Kanımızca yoksulluğun ekonomi-dışı boyutuna ilgiyi kaydırarak, yapısal uyum programlarının etkisini gizlemeye çalışan bu yaklaşım, özü itibariyle ideoloji yüklü bir bakış açısının sonucudur. Dünya Bankası uzmanlarından W. Easterly’in bir çalışmasında yapısal uyum politikaları yoksulluğa sebep olmadığı gibi, bu kurumların sağladığı uyum kredilerinin daralma dönemlerinde yoksulluktaki artışı azaltma yoluyla, genişleme dönemlerinde ise yoksulluktaki düşüşü azaltarak tüketimi tedrici olarak arttırdığı ve büyüme üzerinde olumlu etki yarattığı iddia edilmektedir. Bu kredilerin benzer bir işlevi eşitsizliği düzeltme yoluyla da ifa ettiğinin altı çizilmektedir. Yani yoksulluk gibi sosyoekonomik yönleriyle çok ciddi travmalara yol açabilecek bir olgu adeta “otomatik stabilizatör” muamelesi görmektedir. Ancak kredilerin yalnızca dalgalanma dönemlerindeki kısa vadeli etkisini öne çıkaran bu çalışma, kredi koşullarının getirdiği daha uzun dönemli yoksullaştırıcı etkilerini ihmal ettiği gibi, borcun geri ödenmesi noktasında bu yükün çalışanların omuzlarına yüklendiği gerçeğini de göz ardı etmektedir.

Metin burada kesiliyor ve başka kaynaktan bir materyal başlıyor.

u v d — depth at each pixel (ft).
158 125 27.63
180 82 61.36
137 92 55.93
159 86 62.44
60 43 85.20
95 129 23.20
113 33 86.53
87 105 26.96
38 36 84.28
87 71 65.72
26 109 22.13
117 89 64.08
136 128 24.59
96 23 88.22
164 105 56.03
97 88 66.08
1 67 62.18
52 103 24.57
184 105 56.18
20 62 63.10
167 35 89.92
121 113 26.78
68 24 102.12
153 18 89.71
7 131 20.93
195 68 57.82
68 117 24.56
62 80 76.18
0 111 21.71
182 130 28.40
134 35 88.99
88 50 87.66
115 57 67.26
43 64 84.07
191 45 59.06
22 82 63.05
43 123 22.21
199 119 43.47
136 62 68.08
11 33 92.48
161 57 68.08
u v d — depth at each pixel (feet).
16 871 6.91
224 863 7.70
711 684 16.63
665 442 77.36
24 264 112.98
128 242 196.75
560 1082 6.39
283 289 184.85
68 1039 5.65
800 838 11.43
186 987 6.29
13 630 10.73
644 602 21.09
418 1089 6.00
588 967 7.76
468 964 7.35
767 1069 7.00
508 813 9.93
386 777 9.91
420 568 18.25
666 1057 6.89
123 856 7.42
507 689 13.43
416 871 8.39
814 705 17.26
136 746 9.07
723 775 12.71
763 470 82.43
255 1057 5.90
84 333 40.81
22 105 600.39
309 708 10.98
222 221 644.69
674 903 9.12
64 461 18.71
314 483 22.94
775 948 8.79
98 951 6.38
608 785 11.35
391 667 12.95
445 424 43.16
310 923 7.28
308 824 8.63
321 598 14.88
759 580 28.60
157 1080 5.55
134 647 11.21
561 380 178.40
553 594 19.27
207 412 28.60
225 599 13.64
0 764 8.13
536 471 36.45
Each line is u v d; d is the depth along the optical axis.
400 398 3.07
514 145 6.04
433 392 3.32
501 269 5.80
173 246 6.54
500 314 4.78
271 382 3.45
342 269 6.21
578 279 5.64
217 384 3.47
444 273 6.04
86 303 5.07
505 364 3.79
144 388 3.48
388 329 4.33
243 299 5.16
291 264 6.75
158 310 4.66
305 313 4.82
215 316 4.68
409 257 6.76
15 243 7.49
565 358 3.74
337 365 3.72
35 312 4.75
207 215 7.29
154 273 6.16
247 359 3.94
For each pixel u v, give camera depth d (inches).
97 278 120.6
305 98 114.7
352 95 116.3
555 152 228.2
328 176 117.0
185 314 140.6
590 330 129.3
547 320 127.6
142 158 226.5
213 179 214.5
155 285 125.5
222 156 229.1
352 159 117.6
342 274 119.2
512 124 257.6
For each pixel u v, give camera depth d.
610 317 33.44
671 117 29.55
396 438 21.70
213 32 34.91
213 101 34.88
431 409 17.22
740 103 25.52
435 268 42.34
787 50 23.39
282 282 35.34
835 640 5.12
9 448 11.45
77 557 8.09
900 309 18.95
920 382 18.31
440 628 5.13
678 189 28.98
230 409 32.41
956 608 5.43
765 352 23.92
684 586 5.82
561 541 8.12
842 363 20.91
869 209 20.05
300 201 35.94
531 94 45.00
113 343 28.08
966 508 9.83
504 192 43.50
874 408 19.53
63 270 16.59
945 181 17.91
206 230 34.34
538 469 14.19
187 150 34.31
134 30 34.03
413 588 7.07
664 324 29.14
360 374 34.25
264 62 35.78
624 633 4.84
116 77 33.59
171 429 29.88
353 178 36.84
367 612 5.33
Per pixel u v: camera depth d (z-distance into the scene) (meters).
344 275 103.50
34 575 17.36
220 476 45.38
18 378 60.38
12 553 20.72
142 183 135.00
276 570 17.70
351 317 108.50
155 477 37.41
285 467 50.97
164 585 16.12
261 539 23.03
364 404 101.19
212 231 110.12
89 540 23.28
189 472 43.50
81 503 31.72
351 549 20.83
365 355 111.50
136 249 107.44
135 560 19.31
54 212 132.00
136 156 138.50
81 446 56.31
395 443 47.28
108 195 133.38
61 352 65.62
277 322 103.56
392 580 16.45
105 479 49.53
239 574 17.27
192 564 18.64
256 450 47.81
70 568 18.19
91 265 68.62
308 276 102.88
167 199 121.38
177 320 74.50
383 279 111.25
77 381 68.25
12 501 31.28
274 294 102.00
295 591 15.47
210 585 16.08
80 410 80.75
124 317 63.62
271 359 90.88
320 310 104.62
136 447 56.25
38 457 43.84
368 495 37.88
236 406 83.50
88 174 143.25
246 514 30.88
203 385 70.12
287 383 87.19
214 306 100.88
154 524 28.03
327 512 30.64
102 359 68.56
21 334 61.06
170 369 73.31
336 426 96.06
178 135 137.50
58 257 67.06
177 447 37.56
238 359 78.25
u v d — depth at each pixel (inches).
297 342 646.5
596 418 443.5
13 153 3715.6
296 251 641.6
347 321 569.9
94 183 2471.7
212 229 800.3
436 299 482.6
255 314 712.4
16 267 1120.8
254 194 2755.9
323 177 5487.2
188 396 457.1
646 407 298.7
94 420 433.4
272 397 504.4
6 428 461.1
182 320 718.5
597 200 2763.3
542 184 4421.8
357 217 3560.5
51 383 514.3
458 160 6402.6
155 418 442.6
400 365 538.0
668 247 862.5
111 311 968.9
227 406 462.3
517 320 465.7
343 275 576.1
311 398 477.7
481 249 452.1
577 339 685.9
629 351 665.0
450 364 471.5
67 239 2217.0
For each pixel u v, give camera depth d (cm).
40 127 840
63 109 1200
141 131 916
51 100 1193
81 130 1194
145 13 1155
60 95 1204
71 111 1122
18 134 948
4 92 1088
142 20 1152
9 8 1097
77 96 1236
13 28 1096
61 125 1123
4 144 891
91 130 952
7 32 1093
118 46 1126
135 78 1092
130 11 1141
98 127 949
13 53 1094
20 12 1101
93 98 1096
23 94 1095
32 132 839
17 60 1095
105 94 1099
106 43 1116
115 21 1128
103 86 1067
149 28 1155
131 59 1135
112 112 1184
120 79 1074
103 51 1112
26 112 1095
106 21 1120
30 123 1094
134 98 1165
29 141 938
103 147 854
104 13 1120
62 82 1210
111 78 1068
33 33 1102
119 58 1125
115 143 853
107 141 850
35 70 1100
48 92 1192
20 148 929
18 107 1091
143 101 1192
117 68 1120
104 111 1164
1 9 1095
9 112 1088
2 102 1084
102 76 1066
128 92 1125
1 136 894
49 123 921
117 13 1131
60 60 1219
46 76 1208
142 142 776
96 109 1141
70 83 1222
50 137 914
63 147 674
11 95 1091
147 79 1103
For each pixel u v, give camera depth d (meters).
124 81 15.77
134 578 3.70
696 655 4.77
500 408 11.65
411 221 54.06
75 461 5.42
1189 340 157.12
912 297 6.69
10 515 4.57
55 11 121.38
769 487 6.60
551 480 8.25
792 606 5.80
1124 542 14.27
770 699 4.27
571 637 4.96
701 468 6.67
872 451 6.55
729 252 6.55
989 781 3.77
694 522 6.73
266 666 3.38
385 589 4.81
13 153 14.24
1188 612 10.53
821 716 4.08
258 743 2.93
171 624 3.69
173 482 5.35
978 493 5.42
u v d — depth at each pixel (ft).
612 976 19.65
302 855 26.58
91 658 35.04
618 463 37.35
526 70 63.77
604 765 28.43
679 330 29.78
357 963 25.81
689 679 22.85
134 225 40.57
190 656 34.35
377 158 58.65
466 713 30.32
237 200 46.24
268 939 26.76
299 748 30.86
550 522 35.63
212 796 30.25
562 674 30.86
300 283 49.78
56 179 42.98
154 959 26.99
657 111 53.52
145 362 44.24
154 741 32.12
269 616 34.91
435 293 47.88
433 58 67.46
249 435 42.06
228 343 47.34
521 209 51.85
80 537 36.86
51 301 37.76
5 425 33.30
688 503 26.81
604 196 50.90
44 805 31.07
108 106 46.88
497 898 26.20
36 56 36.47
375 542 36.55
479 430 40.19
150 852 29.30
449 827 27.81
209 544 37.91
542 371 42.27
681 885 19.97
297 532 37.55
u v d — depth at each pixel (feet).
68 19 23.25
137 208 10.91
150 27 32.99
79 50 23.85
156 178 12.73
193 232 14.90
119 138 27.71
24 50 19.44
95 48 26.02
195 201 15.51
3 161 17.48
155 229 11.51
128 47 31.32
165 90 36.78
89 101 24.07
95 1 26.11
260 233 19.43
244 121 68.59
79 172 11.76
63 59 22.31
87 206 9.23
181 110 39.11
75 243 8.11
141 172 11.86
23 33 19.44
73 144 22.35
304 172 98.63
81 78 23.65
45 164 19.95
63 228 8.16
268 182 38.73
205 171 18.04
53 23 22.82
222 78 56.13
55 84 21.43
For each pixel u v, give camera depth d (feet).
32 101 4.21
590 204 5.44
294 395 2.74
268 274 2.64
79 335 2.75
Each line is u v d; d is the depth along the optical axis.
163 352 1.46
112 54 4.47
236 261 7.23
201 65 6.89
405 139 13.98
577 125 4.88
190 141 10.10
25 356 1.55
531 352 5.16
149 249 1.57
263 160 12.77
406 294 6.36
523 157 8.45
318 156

Dolayısıyla bu perspektiften bakıldığında son yirmi yılda birçok GOÜ’de uygulamaya konulan yapısal uyum programlarının yoksulluk üzerine etkisini daha iyi anlamak ve IMF-Dünya Bankası’nın niçin yoksulluğun azaltılmasıyla daha yoğun ve farklı bir biçimde ilgilenmeye başladığını, hatta bunun için “yeni kredi olanakları” sağladığını çözümleyebilmek mümkün hale gelmektedir. IMF-Dünya Bankası’nın yeni yoksulluk yaklaşımında, “güçsüz ve sesini duyuramayan yoksullar sistem içine çekilerek yapısal uyum politikalarının sürekliliği” amaçlanmaktadır.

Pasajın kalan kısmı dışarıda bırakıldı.